Genre classification tags should be available for stories

hamle365 commented 10 years ago

Coloured genre classification tags should be available for stories to be added by users or mods e.g. Horror, Kids, Romance, Western, Spy, Thriller, NSFW, Erotica, Fanfic, etc.

MattHeard commented 10 years ago

I have plans for features called "tags" and "filters" which should be quite self-explanatory.

In true wiki-style, anybody will be able to add tags to any page, and filters will allow users to only be served pages matching or not-matching specified tags.

Bob has a daughter Alice who is 5 years old. Bob doesn't want Alice to read pages like 16a because it has the word "fuck" in one of the options. Page 16a is tagged with "profanity". Bob creates a filter for Alice's account with the rule "never:profanity", so when Alice visits page 16, version 16a will never be served to her.
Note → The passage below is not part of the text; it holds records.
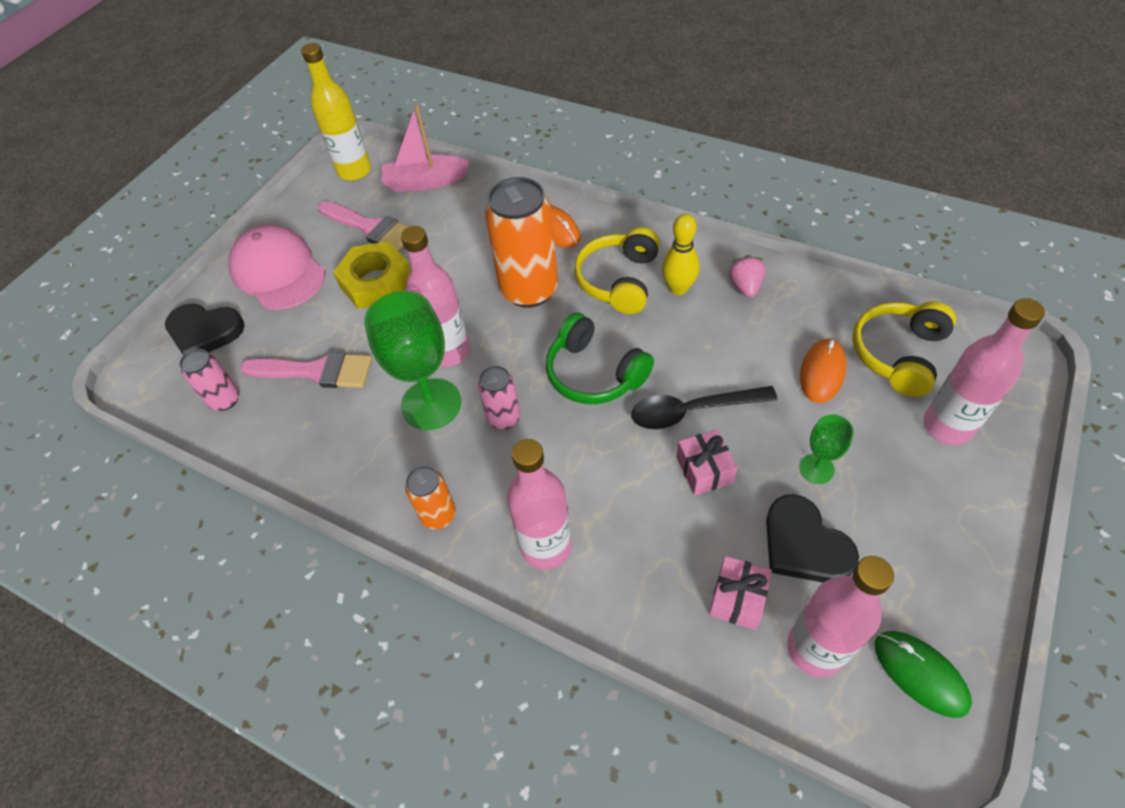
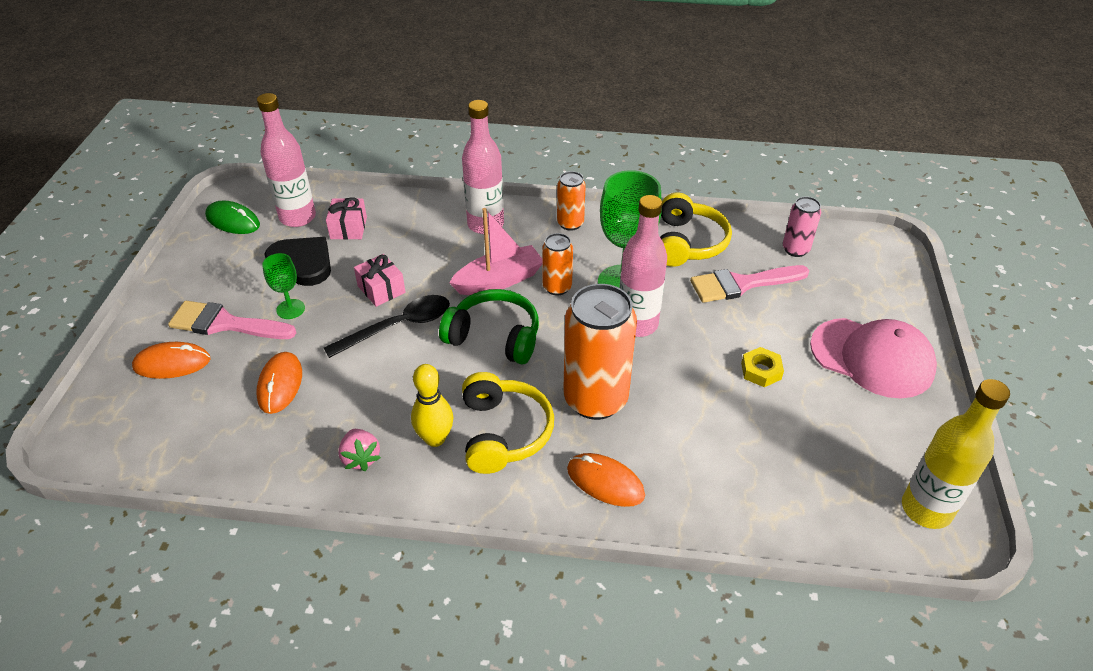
camera: 155 degrees right, 10 degrees down
(204, 332) = (875, 290): black heart -> none
(371, 228) = (824, 430): pink brush -> pink brush (225, 323)
(376, 282) = (761, 371): yellow nut -> yellow nut, size x0.53
(425, 182) = (816, 514): pink boat -> pink boat (499, 280)
(504, 418) = (557, 287): pink can -> orange can
(898, 354) = (202, 419): yellow headphones -> yellow headphones (687, 243)
(947, 426) = (172, 363): pink bottle -> orange mouse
Possible filter rules include:

never: Pages matching this filter will never be chosen.
always: Only pages matching this filter will ever be displayed. This would be useful if you want to restrict pages to a particular language such as "always:lang:en" to display only english pages.
prefer: This will significantly increase the likelihood that a page with the tag is included but will not prevent pages not matching to be displayed too.

Ideas are welcome.

hamle365 commented 10 years ago

This is a good idea. I agree with this plan. The tags should be colourful like gmail tags.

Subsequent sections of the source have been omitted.